今日は、春から通うことになった幼稚園で、初めて母ちゃんとしばらく離れて時間を過ごすという通過儀礼の日。
「ちて!(して!)」
「何をしてほしいの?」
「勇気をよ!」
と、確かしまじろうのDVDに出てきた『勇気をタッチ』というポーズをせがんでから、お兄ちゃんお姉ちゃん達の部屋へ消えていったそうだ。一週間がかりでシナリオを書き、その冷徹な演出者を務めてきた妻が夜ほっとした表情で教えてくれた。

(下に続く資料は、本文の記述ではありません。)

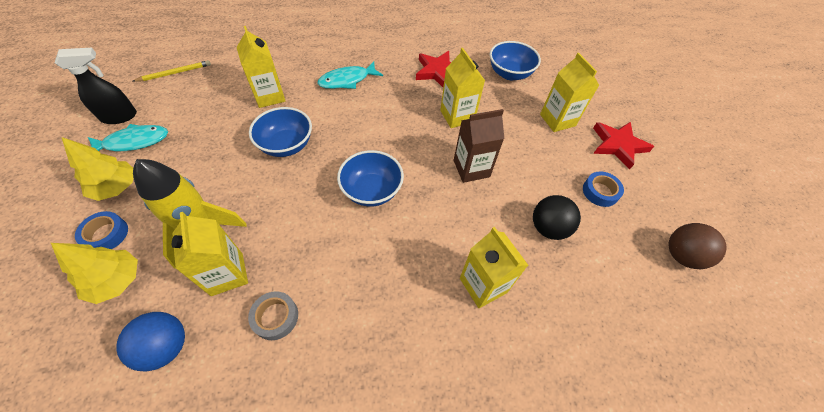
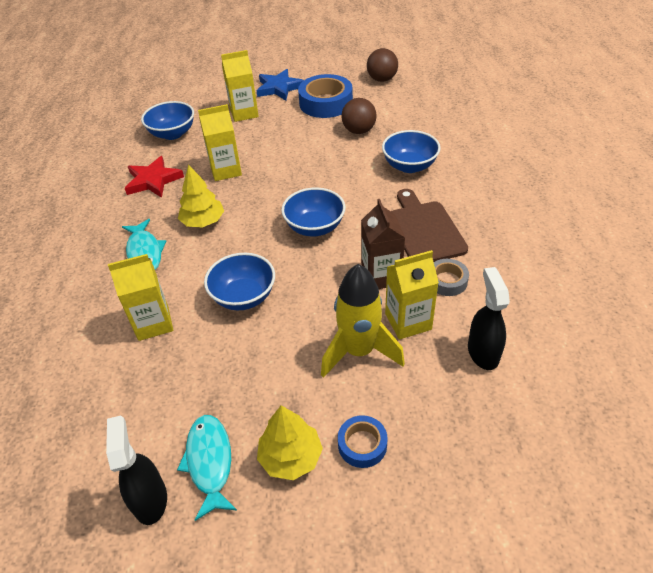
camera: 80 degrees left, 10 degrees down
yellow tree [51,243,138,304] -> yellow tree moved to [178,164,224,228]
blue ball [116,312,185,371] -> black spray bottle [468,267,510,370]
yellow pencil [133,60,211,82] -> none
brown carton [454,109,504,183] -> brown carton moved to [361,199,405,289]
yellow carton [460,227,528,308] -> blue bowl [382,130,441,173]
black ball [533,195,581,240] -> brown ball [341,98,377,134]
blue tape [583,171,624,207] -> blue tape [298,74,353,118], size x1.88
red star [593,122,654,170] -> blue star [256,69,304,101]
none -> brown cutting board [391,189,468,262]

子どもに限らないことだが、人の心をある状態にし向けたいとき、あるいは本人もAという心理状態になるのが望ましいと頭では分かっていながらなかなかそうもいかない時、親はどんな言葉をかけるべきだろうか。妻に関して言えば、「Aがいいよ」、「Aになれるといいね」という言葉はあまり聞いたことがない。就中「Aになりなさい」、「Aと思いなさい」、「Aじゃないと困ったことになるよ」等とは一度も耳にしたことがない。命令や警告は、それを発する者にとっては手っ取り早い表現になりうるが、殊、人の心理に関しては第一則の禁じ手であり、サッカーで言えばボールを手で抱えてゴールへ持ち込もうとするようなものと考えているのかもしれない。親がつい口にしてしまいがちな「余計なこと」には、細かく息の長い観察と記憶が代わっている。何気ない言葉、できるようになったことと、できなくなったこと、それが彼の中に涵養していくであろう自信と困惑。真白いパレットの上に丁寧に並べられた絵の具のような素材から、細心の注意で子どもの肖像が描かれていく。寝静まってから聞く息子の話には、一幅の絵画から受ける落着きと、開かれた完結性がある。
「余計なことを言っても結局回り道をする。私が計算高くてイヤラシイだけ」というのが彼女の口癖だが、とてもそんな手抜きとは思えない。